For its part, Facebook is clear about its preferred monetization strategy: targeted advertising. By requiring Facebook login for all apps listed on AppCenter, Facebook assures their ability to do targeted advertising across the social web. This model should work extremely well for Facebook. However, it is not clear how app developers will generate enough revenue from advertising to prioritize developing in HTML5.
Merchandising: Few people realize that Apple Stores have the highest revenue per square foot of any physical retailer in the United States. Similarly, iTunes is the number one music seller in the US for five consecutive years. In contrast, Mozilla is a non-profit foundation with no retail experience. Facebook’s first foray into retail, the Facebook Credits payment service, was not very successful; it is being transitioned to local currency. To create a compelling alternative to the Apple and Google ecosystems, HTML5 will need to find a retail champion.
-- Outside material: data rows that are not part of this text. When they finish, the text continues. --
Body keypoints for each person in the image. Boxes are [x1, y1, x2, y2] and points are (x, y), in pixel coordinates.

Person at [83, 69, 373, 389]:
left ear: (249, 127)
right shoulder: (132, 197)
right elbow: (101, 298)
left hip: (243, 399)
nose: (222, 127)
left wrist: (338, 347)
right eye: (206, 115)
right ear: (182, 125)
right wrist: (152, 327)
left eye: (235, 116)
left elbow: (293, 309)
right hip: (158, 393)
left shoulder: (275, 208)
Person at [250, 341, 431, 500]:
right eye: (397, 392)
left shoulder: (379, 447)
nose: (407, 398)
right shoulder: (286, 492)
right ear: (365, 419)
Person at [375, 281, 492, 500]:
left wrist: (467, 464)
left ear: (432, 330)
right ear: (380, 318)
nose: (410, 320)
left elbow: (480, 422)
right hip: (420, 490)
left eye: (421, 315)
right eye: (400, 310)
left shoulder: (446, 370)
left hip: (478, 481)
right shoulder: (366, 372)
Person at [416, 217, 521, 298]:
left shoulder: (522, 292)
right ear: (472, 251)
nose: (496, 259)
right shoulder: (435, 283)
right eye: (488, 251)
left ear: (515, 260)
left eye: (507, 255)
Despite the business challenges, developers are flocking to HTML5. In addition to US companies like Scribd and SlideShare, some interesting Israeli examples include Wix, Conduit, Everything.me and CET.
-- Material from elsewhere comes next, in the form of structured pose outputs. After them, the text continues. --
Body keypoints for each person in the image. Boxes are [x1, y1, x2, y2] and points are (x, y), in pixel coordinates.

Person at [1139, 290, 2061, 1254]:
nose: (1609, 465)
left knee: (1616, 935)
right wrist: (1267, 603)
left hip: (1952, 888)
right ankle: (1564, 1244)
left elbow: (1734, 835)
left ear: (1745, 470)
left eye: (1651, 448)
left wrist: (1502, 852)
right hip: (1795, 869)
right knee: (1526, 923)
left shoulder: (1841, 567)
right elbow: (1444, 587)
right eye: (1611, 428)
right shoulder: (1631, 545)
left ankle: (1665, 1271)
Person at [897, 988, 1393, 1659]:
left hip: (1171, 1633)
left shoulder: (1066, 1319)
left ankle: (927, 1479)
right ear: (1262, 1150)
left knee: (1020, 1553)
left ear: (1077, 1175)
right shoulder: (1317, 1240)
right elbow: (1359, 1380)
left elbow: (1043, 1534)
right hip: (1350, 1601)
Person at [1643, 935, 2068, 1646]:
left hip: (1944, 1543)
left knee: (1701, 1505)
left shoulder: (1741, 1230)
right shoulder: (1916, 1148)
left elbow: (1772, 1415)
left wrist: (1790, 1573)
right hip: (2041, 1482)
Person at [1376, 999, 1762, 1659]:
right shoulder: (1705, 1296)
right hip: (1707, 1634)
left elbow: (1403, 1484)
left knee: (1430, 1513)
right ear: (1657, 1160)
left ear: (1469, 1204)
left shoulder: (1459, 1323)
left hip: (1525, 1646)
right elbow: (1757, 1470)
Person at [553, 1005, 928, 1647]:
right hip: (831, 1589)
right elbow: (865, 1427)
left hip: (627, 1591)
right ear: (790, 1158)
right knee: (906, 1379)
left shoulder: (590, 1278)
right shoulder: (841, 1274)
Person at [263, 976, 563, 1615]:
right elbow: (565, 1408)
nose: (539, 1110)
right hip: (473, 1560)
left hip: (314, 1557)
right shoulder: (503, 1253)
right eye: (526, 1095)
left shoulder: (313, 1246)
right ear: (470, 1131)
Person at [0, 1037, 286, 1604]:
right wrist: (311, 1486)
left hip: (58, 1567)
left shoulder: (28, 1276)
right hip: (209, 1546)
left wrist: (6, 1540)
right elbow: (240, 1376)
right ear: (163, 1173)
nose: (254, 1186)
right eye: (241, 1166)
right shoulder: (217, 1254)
Wix provides the hammer and tools for non-technical people to build their own websites. The company, which has raised nearly $60 million to date, does not view HTML5 as a buzzword for the ‘future’ of the web; it is very much the present. The company launched an HTML5 platform in March that has helped create more than one million HTML5 websites and made Wix http://www.wix.com/html5/getinspired)">a key facilitator of HTML5 adoption.
Avishai Abrahami is Wix’s co-founder and CEO. “Real market-change will result from start-ups and independent developers that are quick to experiment and adopt new technologies,” Abrahami said. HTML5 is an evolving standard, and its development process requires investing many resources. Companies should, however, take on this challenge, and consider it a long term investment. Guaranteeing a good and consistent user experience across platforms and devices is crucial. Being a cross-platform language, HTML5 provides an advanced solution and amazing opportunities to add a real “wow” effect to web applications.
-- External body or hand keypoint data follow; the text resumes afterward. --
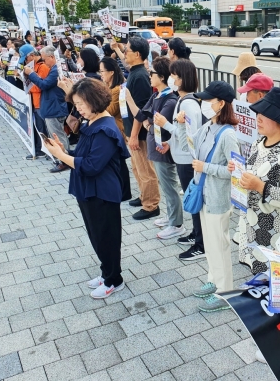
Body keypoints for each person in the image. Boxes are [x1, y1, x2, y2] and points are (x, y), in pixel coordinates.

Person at [43, 78, 130, 299]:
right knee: (96, 235)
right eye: (76, 103)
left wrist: (62, 157)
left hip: (102, 192)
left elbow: (92, 165)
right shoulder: (91, 123)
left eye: (81, 103)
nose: (78, 108)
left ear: (94, 100)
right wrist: (65, 151)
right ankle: (106, 272)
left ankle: (114, 279)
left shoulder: (106, 128)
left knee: (106, 237)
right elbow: (84, 157)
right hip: (89, 189)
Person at [181, 81, 239, 312]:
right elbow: (189, 144)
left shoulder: (229, 135)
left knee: (220, 245)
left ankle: (226, 293)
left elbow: (234, 172)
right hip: (204, 196)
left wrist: (206, 168)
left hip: (218, 199)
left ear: (221, 103)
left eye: (208, 101)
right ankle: (214, 280)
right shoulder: (207, 127)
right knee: (211, 245)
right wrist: (177, 125)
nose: (204, 104)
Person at [229, 87, 280, 274]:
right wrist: (238, 172)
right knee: (258, 279)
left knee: (275, 280)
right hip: (252, 225)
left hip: (275, 233)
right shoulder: (258, 143)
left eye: (266, 114)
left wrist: (259, 186)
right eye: (258, 112)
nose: (258, 118)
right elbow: (253, 173)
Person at [125, 57, 184, 239]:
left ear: (163, 76)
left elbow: (157, 124)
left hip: (163, 149)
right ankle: (171, 216)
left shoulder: (170, 100)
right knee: (166, 186)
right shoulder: (156, 95)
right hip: (156, 148)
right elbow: (143, 115)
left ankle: (177, 224)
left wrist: (149, 125)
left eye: (153, 73)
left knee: (169, 186)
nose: (150, 76)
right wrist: (131, 102)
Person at [156, 59, 206, 260]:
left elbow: (191, 136)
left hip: (187, 160)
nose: (171, 79)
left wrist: (167, 125)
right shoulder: (182, 99)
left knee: (193, 199)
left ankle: (202, 244)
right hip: (182, 157)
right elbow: (183, 133)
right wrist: (171, 141)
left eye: (174, 76)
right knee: (190, 197)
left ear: (182, 78)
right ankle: (196, 233)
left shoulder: (187, 102)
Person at [122, 37, 161, 220]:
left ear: (137, 54)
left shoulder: (140, 77)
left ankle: (151, 204)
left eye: (126, 50)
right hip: (133, 130)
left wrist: (135, 135)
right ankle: (144, 196)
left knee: (146, 170)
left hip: (141, 133)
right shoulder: (134, 73)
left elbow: (142, 111)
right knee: (138, 168)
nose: (124, 53)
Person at [24, 46, 70, 173]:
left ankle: (64, 161)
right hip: (54, 107)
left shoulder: (55, 70)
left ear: (51, 57)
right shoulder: (56, 68)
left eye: (44, 60)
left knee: (58, 135)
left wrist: (31, 74)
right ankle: (65, 158)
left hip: (54, 108)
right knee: (59, 134)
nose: (43, 63)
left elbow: (44, 84)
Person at [22, 45, 50, 160]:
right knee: (39, 127)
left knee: (42, 128)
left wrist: (28, 89)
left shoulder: (42, 67)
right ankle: (40, 149)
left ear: (32, 56)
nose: (26, 61)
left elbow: (40, 86)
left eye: (26, 58)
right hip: (35, 102)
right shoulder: (35, 66)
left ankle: (44, 150)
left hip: (40, 103)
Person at [99, 57, 126, 136]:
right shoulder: (107, 86)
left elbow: (110, 111)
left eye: (102, 71)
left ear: (111, 72)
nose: (100, 74)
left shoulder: (117, 90)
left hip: (116, 128)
Conduit provides online and mobile toolbars, application tools and social layers for 260,000 companies, including Groupon, Fox News, Major League Baseball and The Weather Channel. Earlier this year, the company was valued at $1.3 billion after a $100 million investment by JP Morgan. Their mobile product incorporates HTML5 extensively and allows customers to build, edit and amend their application through a simplified control panel. Mobile Group Manager Eran Zinman, recommends “using fallbacks for browsers that still don’t fully support HTML5. Usually we develop once but still need to optimize code for each platform. Optimizing and fixing bugs per platform can be tedious. Moreover, you are dependent on the specific device’s mobile browser to render your HTML5 content —if there’s a bug there, it’s hard to resolve.”
The Center for Educational Technology is Israel’s largest developer of ICT-based educational materials with 400 staff and clients like the World Bank, European Union and Singapore’s Ministry of Education. The focus is on “inquiry,” or learning by trial and error, with collaboration via the web and tablets. Learning tools are developed in teams with three contributors: content, technology and product; they always include a mix of online and offline. According to Chief Business Development Officer Boaz Shedletsky, previously of McGraw-Hill, ”We are in the midst of the transition to HTML5. Its main advantage is that is lets us develop our content once for multi-platform usage.” CET views HTML5 as an essential, rather than optional offering. “Our customers are kids, the most platform-agnostic consumer out there. We have to offer an identical user experience across whatever platform can best enable their collaborative learning.”